The Abode of the Buddhas
The Abode of the Buddhas
I decided to spend one free and easy day in Yogjakarta without any fixed plans. I wanted some time to wander around the city and absorb the soul of Jogja.
Yesterday was tiring because I had to trek up the Borobudur temple and also managed to squeeze in a visit to the kraton (not forgetting Taman Sari, or Water Castle).
Being a fan of Buddhism myself, I find the Borobudur a magnificent piece of structure. There are ten levels that make up this 3-D mandala construction, soaring from a base that measures almost 1 hectare to an apex filled with ponderous stupas staring into the lush-green hills and plains of Central Java.

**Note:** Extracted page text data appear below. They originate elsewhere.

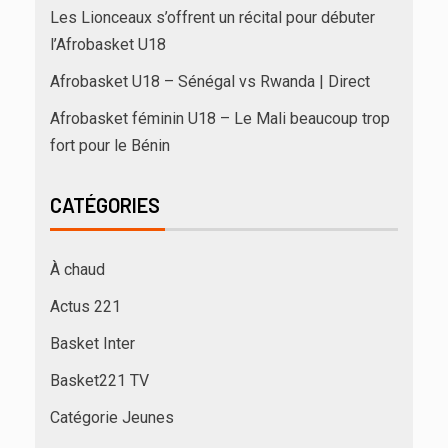
Les Lionceaux s’offrent un récital pour débuter
l’Afrobasket U18
Afrobasket U18 – Sénégal vs Rwanda | Direct
Afrobasket féminin U18 – Le Mali beaucoup trop
fort pour le Bénin
CATÉGORIES
À chaud
Actus 221
Basket Inter
Basket221 TV
Catégorie Jeunes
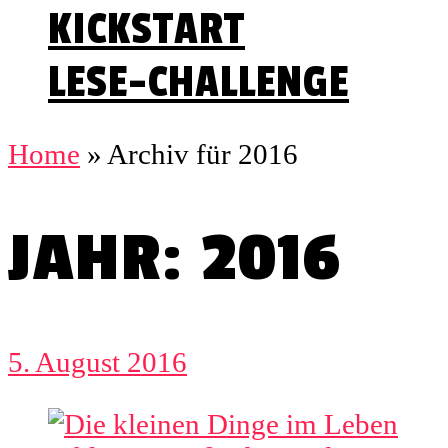
KICKSTART
LESE-CHALLENGE
Home
»
Archiv für 2016
JAHR: 2016
5. August 2016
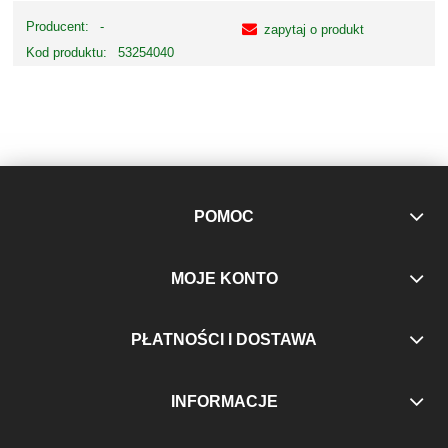
Producent:
-
zapytaj o produkt
Kod produktu:
53254040
POMOC
MOJE KONTO
PŁATNOŚCI I DOSTAWA
INFORMACJE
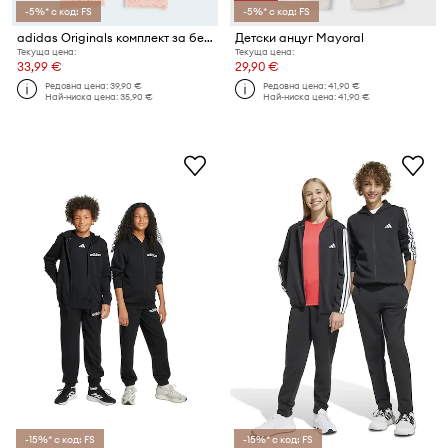
-5%* с код: FS
-5%* с код: FS
adidas Originals комплект за бебе от памук
Детски анцуг Mayoral
Текуща цена:
Текуща цена:
33,99 €
29,90 €
Редовна цена:
39,90 €
Редовна цена:
41,90 €
Най-ниска цена:
35,90 €
Най-ниска цена:
41,90 €
-15%* с код: FS
-15%* с код: FS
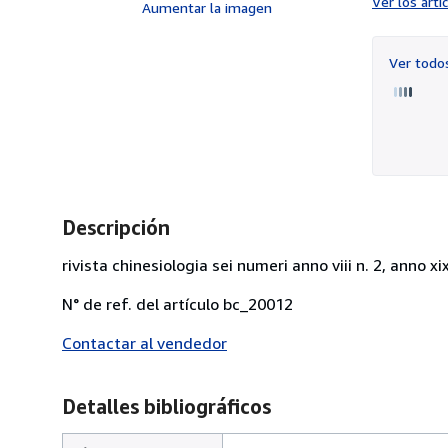
Ver los art
Aumentar la imagen
Ver tod
Descripción
rivista chinesiologia sei numeri anno viii n. 2, anno xix 1
N° de ref. del artículo bc_20012
Contactar al vendedor
Detalles bibliográficos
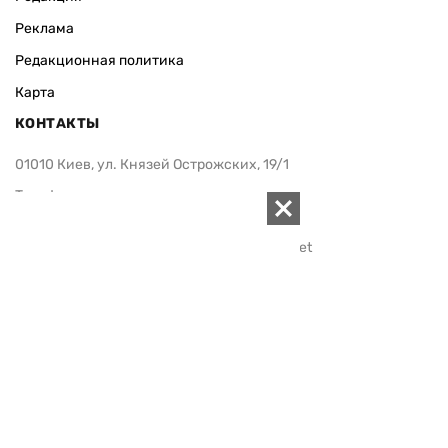
Реклама
Редакционная политика
Карта
КОНТАКТЫ
01010 Киев, ул. Князей Острожских, 19/1
Телефон редакции:
+380 (44) 280-04-85
Электронная почта редакции:
zn94@ukr.net
Электронная почта службы новостей:
editor@zn.ua
СОЦСЕТИ
ПОДДЕРЖАТЬ ZN.UA
Поддержать независимую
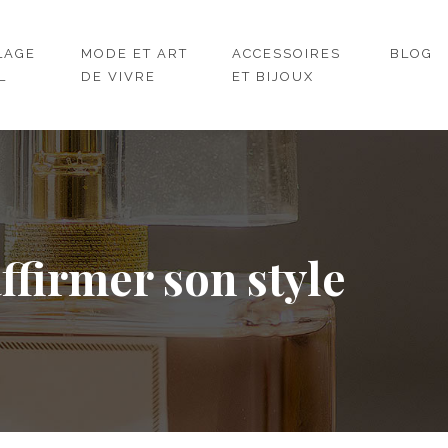
LAGE
MODE ET ART
ACCESSOIRES
BLOG
L
DE VIVRE
ET BIJOUX
ffirmer son style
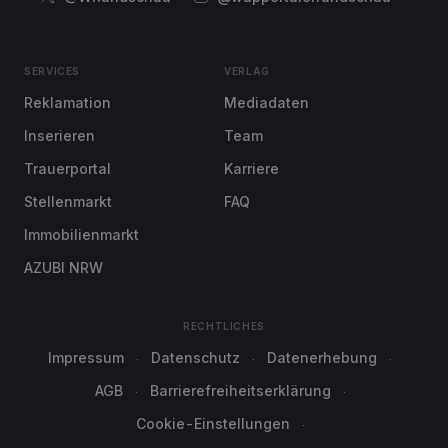
SERVICES
VERLAG
Reklamation
Mediadaten
Inserieren
Team
Trauerportal
Karriere
Stellenmarkt
FAQ
Immobilienmarkt
AZUBI NRW
RECHTLICHES
Impressum
Datenschutz
Datenerhebung
AGB
Barrierefreiheitserklärung
Cookie-Einstellungen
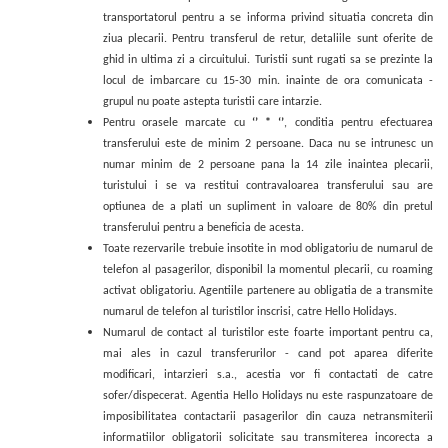
transportatorul pentru a se informa privind situatia concreta din
ziua plecarii. Pentru transferul de retur, detaliile sunt oferite de
ghid in ultima zi a circuitului. Turistii sunt rugati sa se prezinte la
locul de imbarcare cu 15-30 min. inainte de ora comunicata -
grupul nu poate astepta turistii care intarzie.
Pentru orasele marcate cu
‘’ * ‘’
, conditia pentru efectuarea
transferului este de minim 2 persoane. Daca nu se intrunesc un
numar minim de 2 persoane pana la 14 zile inaintea plecarii,
turistului i se va restitui contravaloarea transferului sau are
optiunea de a plati un supliment in valoare de 80% din pretul
transferului pentru a beneficia de acesta.
Toate rezervarile trebuie insotite in mod obligatoriu de numarul de
telefon al pasagerilor, disponibil la momentul plecarii, cu roaming
activat obligatoriu. Agentiile partenere au obligatia de a transmite
numarul de telefon al turistilor inscrisi, catre Hello Holidays.
Numarul de contact al turistilor este foarte important pentru ca,
mai ales in cazul transferurilor - cand pot aparea diferite
modificari, intarzieri s.a., acestia vor fi contactati de catre
sofer/dispecerat. Agentia Hello Holidays nu este raspunzatoare de
imposibilitatea contactarii pasagerilor din cauza netransmiterii
informatiilor obligatorii solicitate sau transmiterea incorecta a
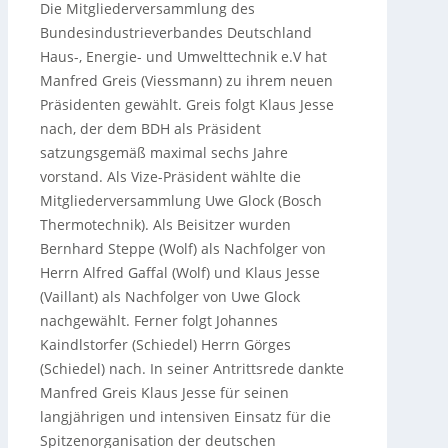
Die Mitgliederversammlung des
Bundesindustrieverbandes Deutschland
Haus-, Energie- und Umwelttechnik e.V hat
Manfred Greis (Viessmann) zu ihrem neuen
Präsidenten gewählt.
Greis folgt Klaus Jesse
nach, der dem BDH als Präsident
satzungsgemäß maximal sechs Jahre
vorstand. Als Vize-Präsident wählte die
Mitgliederversammlung Uwe Glock (Bosch
Thermotechnik). Als Beisitzer wurden
Bernhard Steppe (Wolf) als Nachfolger von
Herrn Alfred Gaffal (Wolf) und Klaus Jesse
(Vaillant) als Nachfolger von Uwe Glock
nachgewählt. Ferner folgt Johannes
Kaindlstorfer (Schiedel) Herrn Görges
(Schiedel) nach. In seiner Antrittsrede dankte
Manfred Greis Klaus Jesse für seinen
langjährigen und intensiven Einsatz für die
Spitzenorganisation der deutschen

Borobudur is certainly one of the treasures of the world, in the ranks of Angkor Wat and perhaps the Machu Pichu. It is a comic-book carved in stone: starting from events leading to the birth of Gautama Buddha, to his ultimate Enlightenment. I imagine the carvers who worked on the stone embarking on a spiritual quest of karma yoga themselves as they slowly trace the life of the Buddha all the way up the ten levels.
Its entire perimeter is lined with stone relief panels, each depicting an episode in the Buddha's life, punctuated by statues of serene-faced Buddhas in different meditative poses--some headless from the ravages of time and vandals. One cannot help but admire the enormous religious dedication of the people from this bygone era. Imagine the tons of stones that had to be laboriously hauled up the hill to be carved in majestic intricacy. It is a feat that defies imagination.
The weather yesterday was as hot as it could be with azure skies and a bright-hot sun which brought out the sculptures in their full glory. I paid for an official guide, a Pak Suyono, who has been doing this job for the past 30 years. He knew every stone panel like the back of his hand and showed me the best spots to take photos. He was worth every rupiah (30K) that I paid for his services.
The bell-like stupas at the top of the complex was beautiful in their regularity and simplicity--one feels like lingering there forever, among the stupendous beauty that is this symphony of stones.
When I finally descended from the temple, I was sunburned and exhausted. It had taken me a mere 13 hours starting from the Gambir train station in Jakarta to reach this Abode of the Buddhas, in the bosom of mystical Java. But the path towards Nirvana,symbolically represented by the clockwise trek up the structure, is an infinitely tougher one--one that will take perhaps many many more lifetimes.